## Your goal
Reproduce the data verbatim from its first line through the line containing "- 📫 How to reach me ...", including both ends. Leave the pictures out of your answer.

## Input data

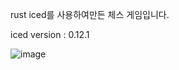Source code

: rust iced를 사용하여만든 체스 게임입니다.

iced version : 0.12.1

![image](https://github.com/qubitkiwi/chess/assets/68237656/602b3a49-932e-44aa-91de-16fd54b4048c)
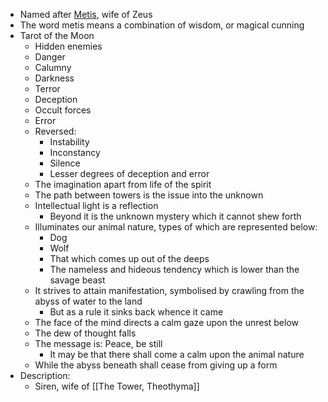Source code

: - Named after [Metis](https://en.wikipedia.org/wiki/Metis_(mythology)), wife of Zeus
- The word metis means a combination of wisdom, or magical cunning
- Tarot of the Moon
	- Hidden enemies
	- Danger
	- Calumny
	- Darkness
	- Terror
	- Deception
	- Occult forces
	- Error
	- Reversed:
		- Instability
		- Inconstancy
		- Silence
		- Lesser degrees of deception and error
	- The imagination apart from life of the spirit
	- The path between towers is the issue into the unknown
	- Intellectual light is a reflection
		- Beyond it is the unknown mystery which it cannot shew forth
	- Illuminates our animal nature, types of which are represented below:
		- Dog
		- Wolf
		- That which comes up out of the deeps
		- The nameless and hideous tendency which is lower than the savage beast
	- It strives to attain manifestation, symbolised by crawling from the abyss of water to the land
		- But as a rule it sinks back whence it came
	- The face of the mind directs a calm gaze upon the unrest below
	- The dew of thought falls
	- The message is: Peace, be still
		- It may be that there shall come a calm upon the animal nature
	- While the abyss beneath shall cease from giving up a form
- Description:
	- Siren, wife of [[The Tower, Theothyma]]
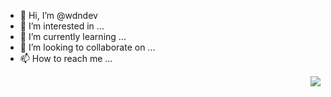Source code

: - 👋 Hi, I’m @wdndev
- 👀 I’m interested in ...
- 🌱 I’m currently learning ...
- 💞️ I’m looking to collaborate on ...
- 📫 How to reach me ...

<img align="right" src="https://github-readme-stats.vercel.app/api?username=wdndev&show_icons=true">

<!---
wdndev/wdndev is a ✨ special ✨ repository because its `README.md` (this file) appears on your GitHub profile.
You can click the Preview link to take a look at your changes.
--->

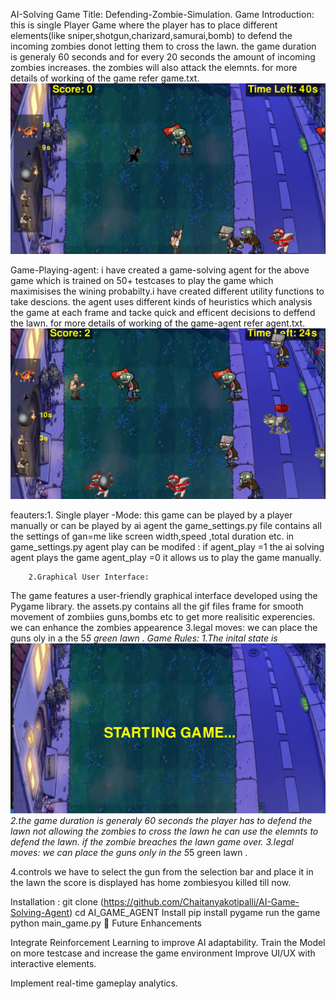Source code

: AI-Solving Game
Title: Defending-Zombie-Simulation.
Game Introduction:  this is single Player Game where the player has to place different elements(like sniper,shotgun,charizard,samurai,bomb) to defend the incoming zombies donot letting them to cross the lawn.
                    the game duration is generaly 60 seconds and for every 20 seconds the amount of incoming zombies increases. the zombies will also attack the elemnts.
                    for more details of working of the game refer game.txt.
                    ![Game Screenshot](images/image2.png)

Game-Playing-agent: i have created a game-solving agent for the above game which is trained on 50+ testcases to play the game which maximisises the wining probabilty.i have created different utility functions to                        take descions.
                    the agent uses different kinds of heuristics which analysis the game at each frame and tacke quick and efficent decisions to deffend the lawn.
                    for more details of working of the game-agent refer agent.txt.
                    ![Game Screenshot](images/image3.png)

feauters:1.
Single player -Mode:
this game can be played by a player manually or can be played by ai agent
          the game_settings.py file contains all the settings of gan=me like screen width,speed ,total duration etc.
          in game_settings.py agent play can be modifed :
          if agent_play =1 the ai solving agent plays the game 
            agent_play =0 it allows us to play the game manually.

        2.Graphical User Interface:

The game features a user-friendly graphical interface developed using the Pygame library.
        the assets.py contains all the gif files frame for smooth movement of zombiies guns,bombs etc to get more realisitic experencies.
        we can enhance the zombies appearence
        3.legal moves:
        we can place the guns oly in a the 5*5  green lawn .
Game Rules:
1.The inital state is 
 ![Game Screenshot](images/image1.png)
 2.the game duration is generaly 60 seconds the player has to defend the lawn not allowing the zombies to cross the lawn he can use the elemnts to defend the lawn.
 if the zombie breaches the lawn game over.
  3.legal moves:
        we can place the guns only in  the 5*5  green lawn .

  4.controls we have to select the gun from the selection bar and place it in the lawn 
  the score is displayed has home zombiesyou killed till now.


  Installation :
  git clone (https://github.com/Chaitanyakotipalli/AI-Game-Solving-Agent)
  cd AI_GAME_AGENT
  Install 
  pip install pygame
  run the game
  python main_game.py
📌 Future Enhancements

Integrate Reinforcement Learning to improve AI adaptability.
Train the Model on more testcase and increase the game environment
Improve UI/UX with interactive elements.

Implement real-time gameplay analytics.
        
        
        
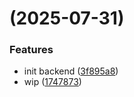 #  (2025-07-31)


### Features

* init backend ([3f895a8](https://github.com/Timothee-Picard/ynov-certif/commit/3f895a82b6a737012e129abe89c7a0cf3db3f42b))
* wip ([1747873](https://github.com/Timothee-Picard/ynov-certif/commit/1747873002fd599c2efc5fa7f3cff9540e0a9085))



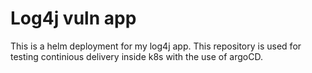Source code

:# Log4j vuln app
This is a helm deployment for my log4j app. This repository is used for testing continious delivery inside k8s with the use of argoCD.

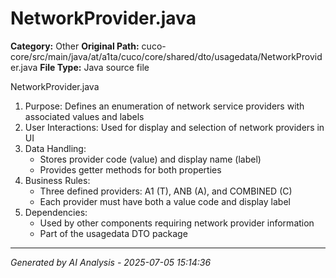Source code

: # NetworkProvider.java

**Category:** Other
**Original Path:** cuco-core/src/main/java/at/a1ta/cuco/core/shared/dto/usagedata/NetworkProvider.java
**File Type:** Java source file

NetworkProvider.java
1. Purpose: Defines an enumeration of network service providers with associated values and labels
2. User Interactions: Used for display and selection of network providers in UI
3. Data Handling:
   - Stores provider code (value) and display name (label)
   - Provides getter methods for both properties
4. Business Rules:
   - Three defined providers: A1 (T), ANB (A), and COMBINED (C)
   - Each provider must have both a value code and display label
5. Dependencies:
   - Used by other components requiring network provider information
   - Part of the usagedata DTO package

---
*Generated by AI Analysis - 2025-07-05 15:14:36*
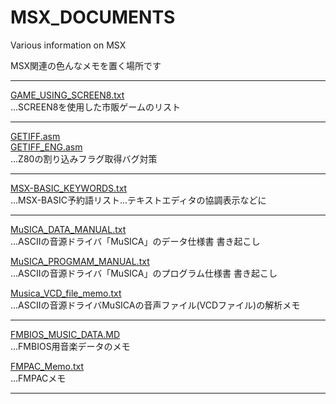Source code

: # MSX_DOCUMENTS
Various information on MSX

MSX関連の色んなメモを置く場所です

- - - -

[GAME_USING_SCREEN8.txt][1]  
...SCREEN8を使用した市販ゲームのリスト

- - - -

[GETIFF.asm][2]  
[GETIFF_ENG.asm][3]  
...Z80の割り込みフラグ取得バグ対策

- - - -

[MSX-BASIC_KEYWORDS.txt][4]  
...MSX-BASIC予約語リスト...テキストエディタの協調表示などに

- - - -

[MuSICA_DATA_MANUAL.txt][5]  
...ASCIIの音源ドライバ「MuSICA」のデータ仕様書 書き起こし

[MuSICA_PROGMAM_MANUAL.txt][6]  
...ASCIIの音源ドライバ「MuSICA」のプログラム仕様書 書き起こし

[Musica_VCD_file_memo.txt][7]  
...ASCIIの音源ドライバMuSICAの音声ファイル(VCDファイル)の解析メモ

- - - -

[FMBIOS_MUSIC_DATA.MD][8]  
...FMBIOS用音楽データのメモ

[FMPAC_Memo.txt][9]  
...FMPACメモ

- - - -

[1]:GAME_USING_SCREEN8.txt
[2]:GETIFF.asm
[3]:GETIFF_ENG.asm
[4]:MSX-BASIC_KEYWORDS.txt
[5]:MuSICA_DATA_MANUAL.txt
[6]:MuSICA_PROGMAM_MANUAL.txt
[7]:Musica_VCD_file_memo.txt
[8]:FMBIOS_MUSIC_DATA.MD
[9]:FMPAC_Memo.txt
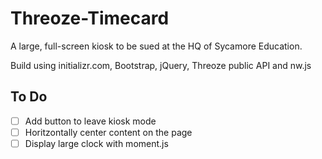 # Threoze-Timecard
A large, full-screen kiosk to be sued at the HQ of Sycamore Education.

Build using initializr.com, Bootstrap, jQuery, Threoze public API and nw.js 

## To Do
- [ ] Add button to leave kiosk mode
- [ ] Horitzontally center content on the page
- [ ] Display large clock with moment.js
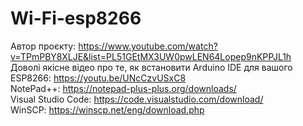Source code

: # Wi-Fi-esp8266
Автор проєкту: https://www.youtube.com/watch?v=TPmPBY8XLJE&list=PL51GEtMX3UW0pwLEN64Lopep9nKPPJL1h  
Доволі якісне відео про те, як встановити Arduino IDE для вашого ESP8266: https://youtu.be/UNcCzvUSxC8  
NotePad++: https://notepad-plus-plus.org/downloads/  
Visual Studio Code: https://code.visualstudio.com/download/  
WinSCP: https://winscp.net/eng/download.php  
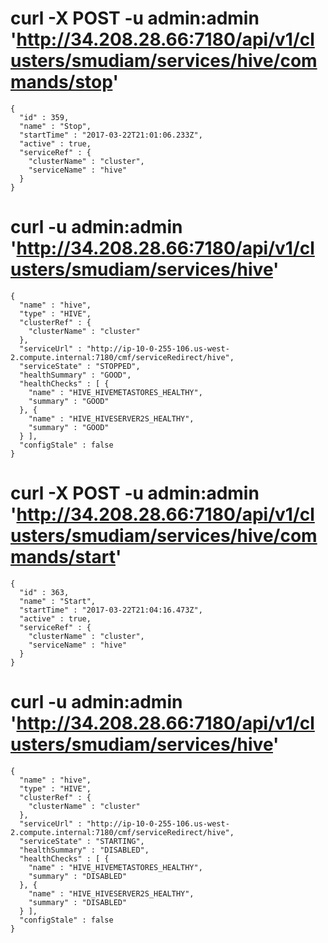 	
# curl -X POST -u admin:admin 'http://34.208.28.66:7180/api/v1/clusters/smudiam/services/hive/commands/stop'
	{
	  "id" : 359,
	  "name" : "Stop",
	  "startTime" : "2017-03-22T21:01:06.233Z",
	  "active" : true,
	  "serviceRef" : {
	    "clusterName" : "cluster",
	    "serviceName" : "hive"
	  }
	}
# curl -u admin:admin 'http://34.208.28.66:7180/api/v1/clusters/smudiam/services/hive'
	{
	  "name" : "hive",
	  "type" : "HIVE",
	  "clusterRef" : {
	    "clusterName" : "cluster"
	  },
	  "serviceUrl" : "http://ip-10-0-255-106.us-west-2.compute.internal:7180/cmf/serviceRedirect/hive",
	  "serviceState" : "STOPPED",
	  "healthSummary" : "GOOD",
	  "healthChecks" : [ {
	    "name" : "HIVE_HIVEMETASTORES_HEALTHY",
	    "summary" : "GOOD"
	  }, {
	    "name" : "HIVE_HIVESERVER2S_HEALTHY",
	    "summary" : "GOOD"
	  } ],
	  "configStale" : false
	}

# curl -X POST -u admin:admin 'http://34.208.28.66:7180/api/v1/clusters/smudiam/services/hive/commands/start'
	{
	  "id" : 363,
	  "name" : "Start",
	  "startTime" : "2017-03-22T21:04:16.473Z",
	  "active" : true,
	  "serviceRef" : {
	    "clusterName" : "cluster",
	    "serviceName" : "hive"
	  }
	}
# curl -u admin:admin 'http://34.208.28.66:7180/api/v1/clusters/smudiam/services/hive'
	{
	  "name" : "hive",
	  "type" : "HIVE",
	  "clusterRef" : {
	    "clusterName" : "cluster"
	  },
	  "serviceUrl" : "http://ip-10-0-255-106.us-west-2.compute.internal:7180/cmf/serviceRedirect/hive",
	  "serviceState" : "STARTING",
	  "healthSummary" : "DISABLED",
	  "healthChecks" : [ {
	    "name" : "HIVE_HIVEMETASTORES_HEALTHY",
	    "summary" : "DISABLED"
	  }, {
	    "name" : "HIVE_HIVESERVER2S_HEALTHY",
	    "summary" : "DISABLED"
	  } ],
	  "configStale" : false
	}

## Finished exercise
Source code

: rust iced를 사용하여만든 체스 게임입니다.

iced version : 0.12.1

![image](https://github.com/qubitkiwi/chess/assets/68237656/602b3a49-932e-44aa-91de-16fd54b4048c)
Source code

: - Named after [Metis](https://en.wikipedia.org/wiki/Metis_(mythology)), wife of Zeus
- The word metis means a combination of wisdom, or magical cunning
- Tarot of the Moon
	- Hidden enemies
	- Danger
	- Calumny
	- Darkness
	- Terror
	- Deception
	- Occult forces
	- Error
	- Reversed:
		- Instability
		- Inconstancy
		- Silence
		- Lesser degrees of deception and error
	- The imagination apart from life of the spirit
	- The path between towers is the issue into the unknown
	- Intellectual light is a reflection
		- Beyond it is the unknown mystery which it cannot shew forth
	- Illuminates our animal nature, types of which are represented below:
		- Dog
		- Wolf
		- That which comes up out of the deeps
		- The nameless and hideous tendency which is lower than the savage beast
	- It strives to attain manifestation, symbolised by crawling from the abyss of water to the land
		- But as a rule it sinks back whence it came
	- The face of the mind directs a calm gaze upon the unrest below
	- The dew of thought falls
	- The message is: Peace, be still
		- It may be that there shall come a calm upon the animal nature
	- While the abyss beneath shall cease from giving up a form
- Description:
	- Siren, wife of [[The Tower, Theothyma]]
Source code

: - 👋 Hi, I’m @wdndev
- 👀 I’m interested in ...
- 🌱 I’m currently learning ...
- 💞️ I’m looking to collaborate on ...
- 📫 How to reach me ...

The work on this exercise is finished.